\name{ScatterPlot}
\alias{ScatterPlot}
\alias{sp}
\alias{Plot}
\alias{DotPlot}
\alias{dp}

\title{Scatterplot for One (Dot Plot) or Two Variables}

\description{
Abbreviation: \code{sp}

Generates scatter plots for one or two variables. For two variables also produces an analysis of the correlation coefficient.  If the values of the first specified value are sorted, then points are connected via line segments. The first variable can be numeric or a factor.  The second variable must be numeric. For Likert style response data of two variables, so that each value has less than 10 unique integer values, the points in the plot are transformed into a bubble plot with the size of each bubble, i.e., point, determined by the corresponding joint frequency. An alternate name for \code{ScatterPlot} is just \code{Plot}. 

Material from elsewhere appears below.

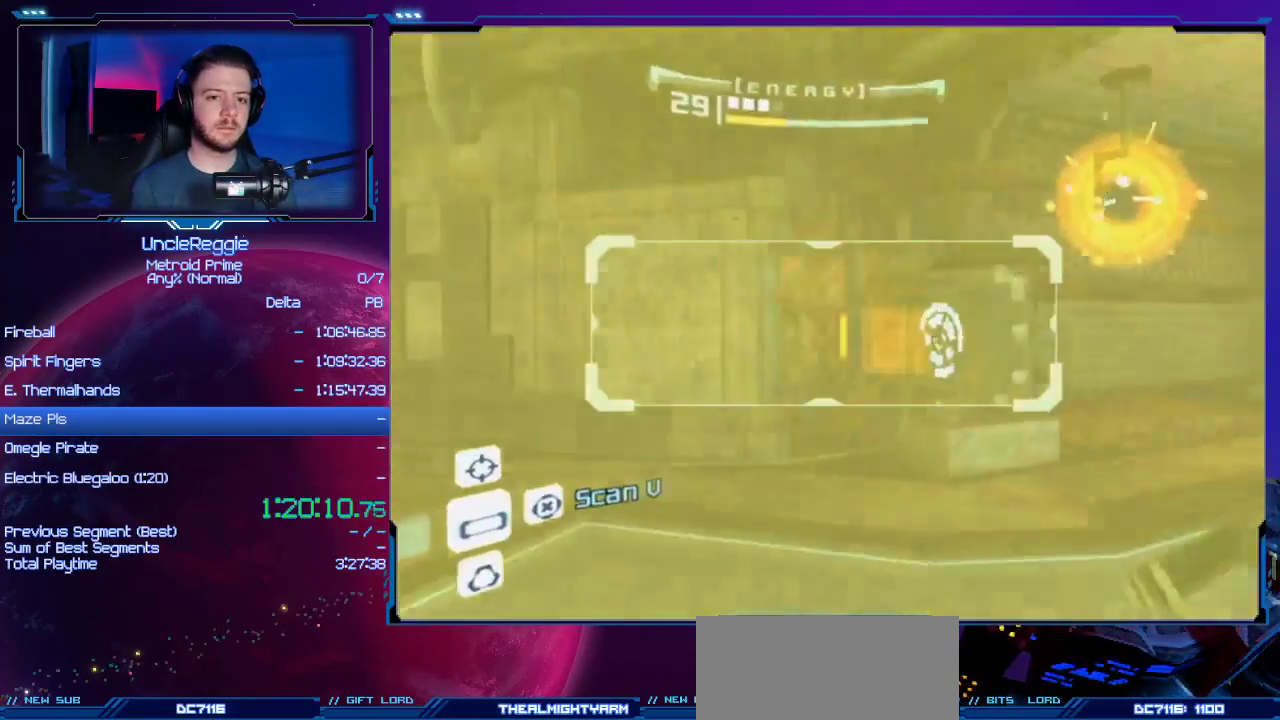
{"buttons": ["L1"], "left_stick": "down", "right_stick": "center", "events": [[17, "L1", "down"], [150, "left_stick", "left"], [484, "left_stick", "down"]]}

One enhancement over the standard R  \code{\link{plot}} function is the automatic inclusion of color.  The color of the line segments and/or the points, background, area under the plotted line segments, grid lines, and border can each be explicitly specified, with default colors provided by one of the pre-defined color themes as defined by the \code{\link{set}} function.  

If a scatterplot of two numeric variables is displayed, then the corresponding correlation coefficient as well as the hypothesis test of zero population correlation and the 95\% confidence interval are also displayed.  The same numeric values of the standard R function \code{\link{cor.test}} function are generated, though in a more readable format.  Also, an option for the .95 data ellipse from John Fox's \code{car} package can enclose the points of the scatterplot.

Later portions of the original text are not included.